EXTRACTED RECORDS >>

BEGIN

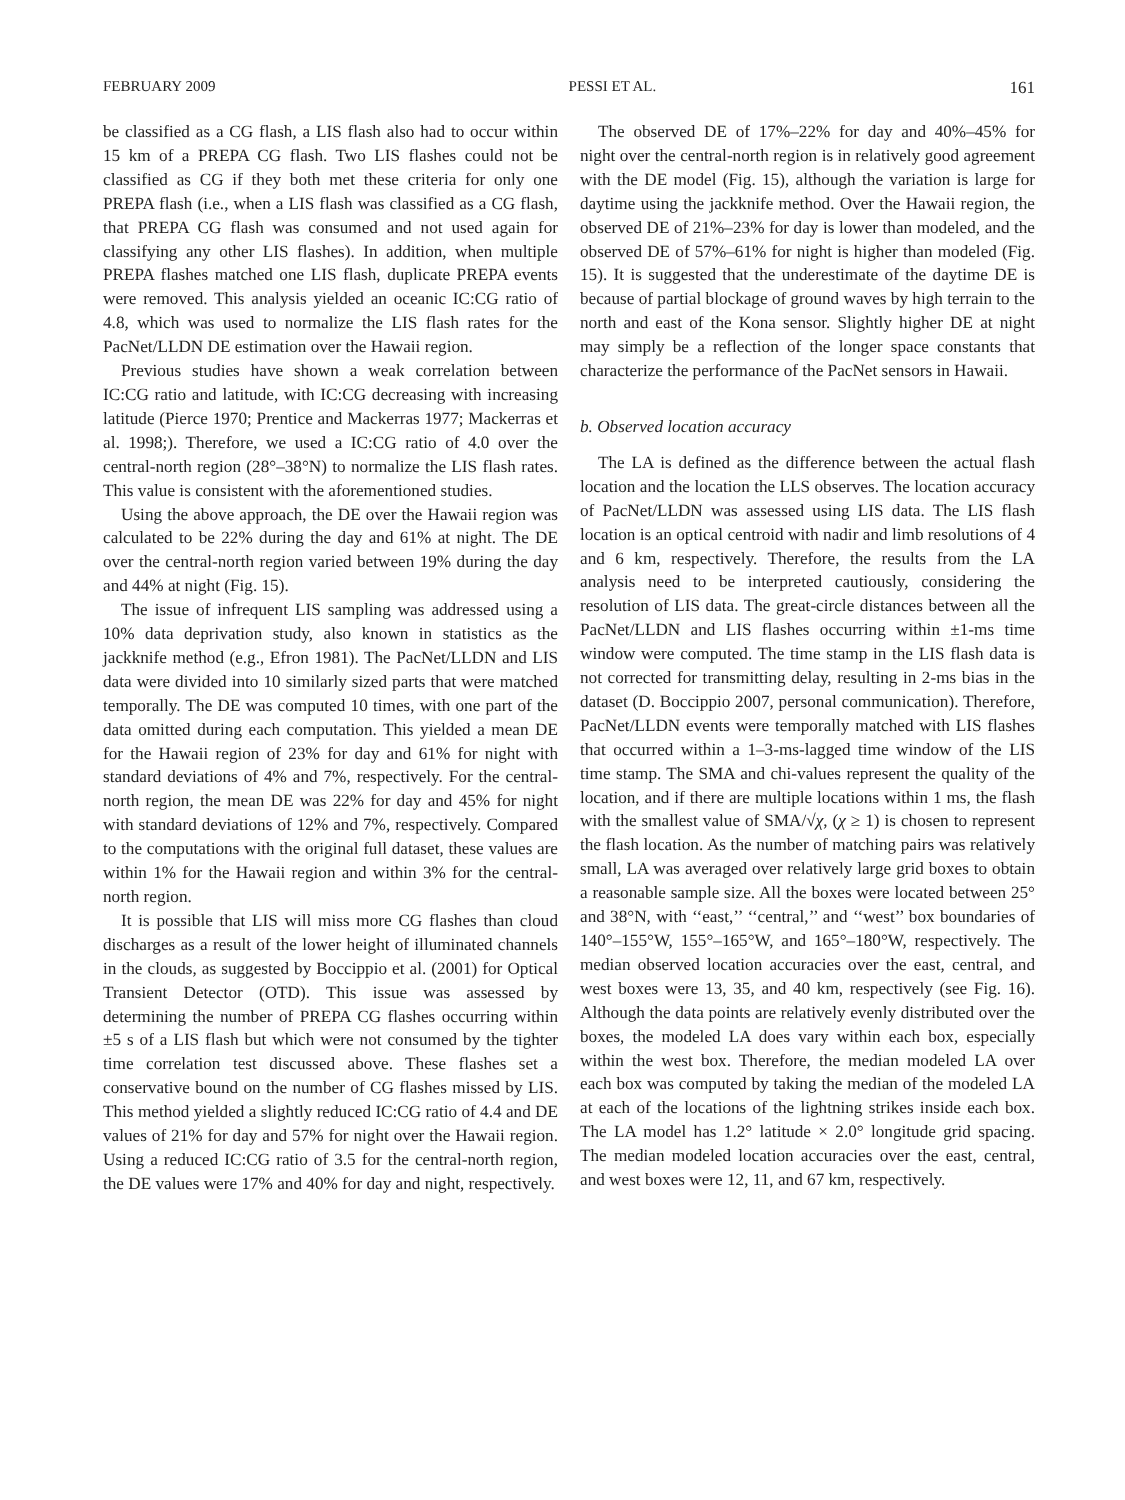FEBRUARY 2009 PESSI ET AL. 161
be classified as a CG flash, a LIS flash also had to occur within 15 km of a PREPA CG flash. Two LIS flashes could not be classified as CG if they both met these criteria for only one PREPA flash (i.e., when a LIS flash was classified as a CG flash, that PREPA CG flash was consumed and not used again for classifying any other LIS flashes). In addition, when multiple PREPA flashes matched one LIS flash, duplicate PREPA events were removed. This analysis yielded an oceanic IC:CG ratio of 4.8, which was used to normalize the LIS flash rates for the PacNet/LLDN DE estimation over the Hawaii region.
Previous studies have shown a weak correlation between IC:CG ratio and latitude, with IC:CG decreasing with increasing latitude (Pierce 1970; Prentice and Mackerras 1977; Mackerras et al. 1998;). Therefore, we used a IC:CG ratio of 4.0 over the central-north region (28°–38°N) to normalize the LIS flash rates. This value is consistent with the aforementioned studies.
Using the above approach, the DE over the Hawaii region was calculated to be 22% during the day and 61% at night. The DE over the central-north region varied between 19% during the day and 44% at night (Fig. 15).
The issue of infrequent LIS sampling was addressed using a 10% data deprivation study, also known in statistics as the jackknife method (e.g., Efron 1981). The PacNet/LLDN and LIS data were divided into 10 similarly sized parts that were matched temporally. The DE was computed 10 times, with one part of the data omitted during each computation. This yielded a mean DE for the Hawaii region of 23% for day and 61% for night with standard deviations of 4% and 7%, respectively. For the central-north region, the mean DE was 22% for day and 45% for night with standard deviations of 12% and 7%, respectively. Compared to the computations with the original full dataset, these values are within 1% for the Hawaii region and within 3% for the central-north region.
It is possible that LIS will miss more CG flashes than cloud discharges as a result of the lower height of illuminated channels in the clouds, as suggested by Boccippio et al. (2001) for Optical Transient Detector (OTD). This issue was assessed by determining the number of PREPA CG flashes occurring within ±5 s of a LIS flash but which were not consumed by the tighter time correlation test discussed above. These flashes set a conservative bound on the number of CG flashes missed by LIS. This method yielded a slightly reduced IC:CG ratio of 4.4 and DE values of 21% for day and 57% for night over the Hawaii region. Using a reduced IC:CG ratio of 3.5 for the central-north region, the DE values were 17% and 40% for day and night, respectively.
The observed DE of 17%–22% for day and 40%–45% for night over the central-north region is in relatively good agreement with the DE model (Fig. 15), although the variation is large for daytime using the jackknife method. Over the Hawaii region, the observed DE of 21%–23% for day is lower than modeled, and the observed DE of 57%–61% for night is higher than modeled (Fig. 15). It is suggested that the underestimate of the daytime DE is because of partial blockage of ground waves by high terrain to the north and east of the Kona sensor. Slightly higher DE at night may simply be a reflection of the longer space constants that characterize the performance of the PacNet sensors in Hawaii.
b. Observed location accuracy
The LA is defined as the difference between the actual flash location and the location the LLS observes. The location accuracy of PacNet/LLDN was assessed using LIS data. The LIS flash location is an optical centroid with nadir and limb resolutions of 4 and 6 km, respectively. Therefore, the results from the LA analysis need to be interpreted cautiously, considering the resolution of LIS data. The great-circle distances between all the PacNet/LLDN and LIS flashes occurring within ±1-ms time window were computed. The time stamp in the LIS flash data is not corrected for transmitting delay, resulting in 2-ms bias in the dataset (D. Boccippio 2007, personal communication). Therefore, PacNet/LLDN events were temporally matched with LIS flashes that occurred within a 1–3-ms-lagged time window of the LIS time stamp. The SMA and chi-values represent the quality of the location, and if there are multiple locations within 1 ms, the flash with the smallest value of SMA/√χ, (χ ≥ 1) is chosen to represent the flash location. As the number of matching pairs was relatively small, LA was averaged over relatively large grid boxes to obtain a reasonable sample size. All the boxes were located between 25° and 38°N, with ‘‘east,’’ ‘‘central,’’ and ‘‘west’’ box boundaries of 140°–155°W, 155°–165°W, and 165°–180°W, respectively. The median observed location accuracies over the east, central, and west boxes were 13, 35, and 40 km, respectively (see Fig. 16). Although the data points are relatively evenly distributed over the boxes, the modeled LA does vary within each box, especially within the west box. Therefore, the median modeled LA over each box was computed by taking the median of the modeled LA at each of the locations of the lightning strikes inside each box. The LA model has 1.2° latitude × 2.0° longitude grid spacing. The median modeled location accuracies over the east, central, and west boxes were 12, 11, and 67 km, respectively.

END

ASSIGNMENT >>
Could you write out the whole listing exactly, skipping every picture?

ANSWER BOX >>
FEBRUARY 2009 PESSI ET AL. 161
be classified as a CG flash, a LIS flash also had to occur within 15 km of a PREPA CG flash. Two LIS flashes could not be classified as CG if they both met these criteria for only one PREPA flash (i.e., when a LIS flash was classified as a CG flash, that PREPA CG flash was consumed and not used again for classifying any other LIS flashes). In addition, when multiple PREPA flashes matched one LIS flash, duplicate PREPA events were removed. This analysis yielded an oceanic IC:CG ratio of 4.8, which was used to normalize the LIS flash rates for the PacNet/LLDN DE estimation over the Hawaii region.
Previous studies have shown a weak correlation between IC:CG ratio and latitude, with IC:CG decreasing with increasing latitude (Pierce 1970; Prentice and Mackerras 1977; Mackerras et al. 1998;). Therefore, we used a IC:CG ratio of 4.0 over the central-north region (28°–38°N) to normalize the LIS flash rates. This value is consistent with the aforementioned studies.
Using the above approach, the DE over the Hawaii region was calculated to be 22% during the day and 61% at night. The DE over the central-north region varied between 19% during the day and 44% at night (Fig. 15).
The issue of infrequent LIS sampling was addressed using a 10% data deprivation study, also known in statistics as the jackknife method (e.g., Efron 1981). The PacNet/LLDN and LIS data were divided into 10 similarly sized parts that were matched temporally. The DE was computed 10 times, with one part of the data omitted during each computation. This yielded a mean DE for the Hawaii region of 23% for day and 61% for night with standard deviations of 4% and 7%, respectively. For the central-north region, the mean DE was 22% for day and 45% for night with standard deviations of 12% and 7%, respectively. Compared to the computations with the original full dataset, these values are within 1% for the Hawaii region and within 3% for the central-north region.
It is possible that LIS will miss more CG flashes than cloud discharges as a result of the lower height of illuminated channels in the clouds, as suggested by Boccippio et al. (2001) for Optical Transient Detector (OTD). This issue was assessed by determining the number of PREPA CG flashes occurring within ±5 s of a LIS flash but which were not consumed by the tighter time correlation test discussed above. These flashes set a conservative bound on the number of CG flashes missed by LIS. This method yielded a slightly reduced IC:CG ratio of 4.4 and DE values of 21% for day and 57% for night over the Hawaii region. Using a reduced IC:CG ratio of 3.5 for the central-north region, the DE values were 17% and 40% for day and night, respectively.
The observed DE of 17%–22% for day and 40%–45% for night over the central-north region is in relatively good agreement with the DE model (Fig. 15), although the variation is large for daytime using the jackknife method. Over the Hawaii region, the observed DE of 21%–23% for day is lower than modeled, and the observed DE of 57%–61% for night is higher than modeled (Fig. 15). It is suggested that the underestimate of the daytime DE is because of partial blockage of ground waves by high terrain to the north and east of the Kona sensor. Slightly higher DE at night may simply be a reflection of the longer space constants that characterize the performance of the PacNet sensors in Hawaii.
b. Observed location accuracy
The LA is defined as the difference between the actual flash location and the location the LLS observes. The location accuracy of PacNet/LLDN was assessed using LIS data. The LIS flash location is an optical centroid with nadir and limb resolutions of 4 and 6 km, respectively. Therefore, the results from the LA analysis need to be interpreted cautiously, considering the resolution of LIS data. The great-circle distances between all the PacNet/LLDN and LIS flashes occurring within ±1-ms time window were computed. The time stamp in the LIS flash data is not corrected for transmitting delay, resulting in 2-ms bias in the dataset (D. Boccippio 2007, personal communication). Therefore, PacNet/LLDN events were temporally matched with LIS flashes that occurred within a 1–3-ms-lagged time window of the LIS time stamp. The SMA and chi-values represent the quality of the location, and if there are multiple locations within 1 ms, the flash with the smallest value of SMA/√χ, (χ ≥ 1) is chosen to represent the flash location. As the number of matching pairs was relatively small, LA was averaged over relatively large grid boxes to obtain a reasonable sample size. All the boxes were located between 25° and 38°N, with ‘‘east,’’ ‘‘central,’’ and ‘‘west’’ box boundaries of 140°–155°W, 155°–165°W, and 165°–180°W, respectively. The median observed location accuracies over the east, central, and west boxes were 13, 35, and 40 km, respectively (see Fig. 16). Although the data points are relatively evenly distributed over the boxes, the modeled LA does vary within each box, especially within the west box. Therefore, the median modeled LA over each box was computed by taking the median of the modeled LA at each of the locations of the lightning strikes inside each box. The LA model has 1.2° latitude × 2.0° longitude grid spacing. The median modeled location accuracies over the east, central, and west boxes were 12, 11, and 67 km, respectively.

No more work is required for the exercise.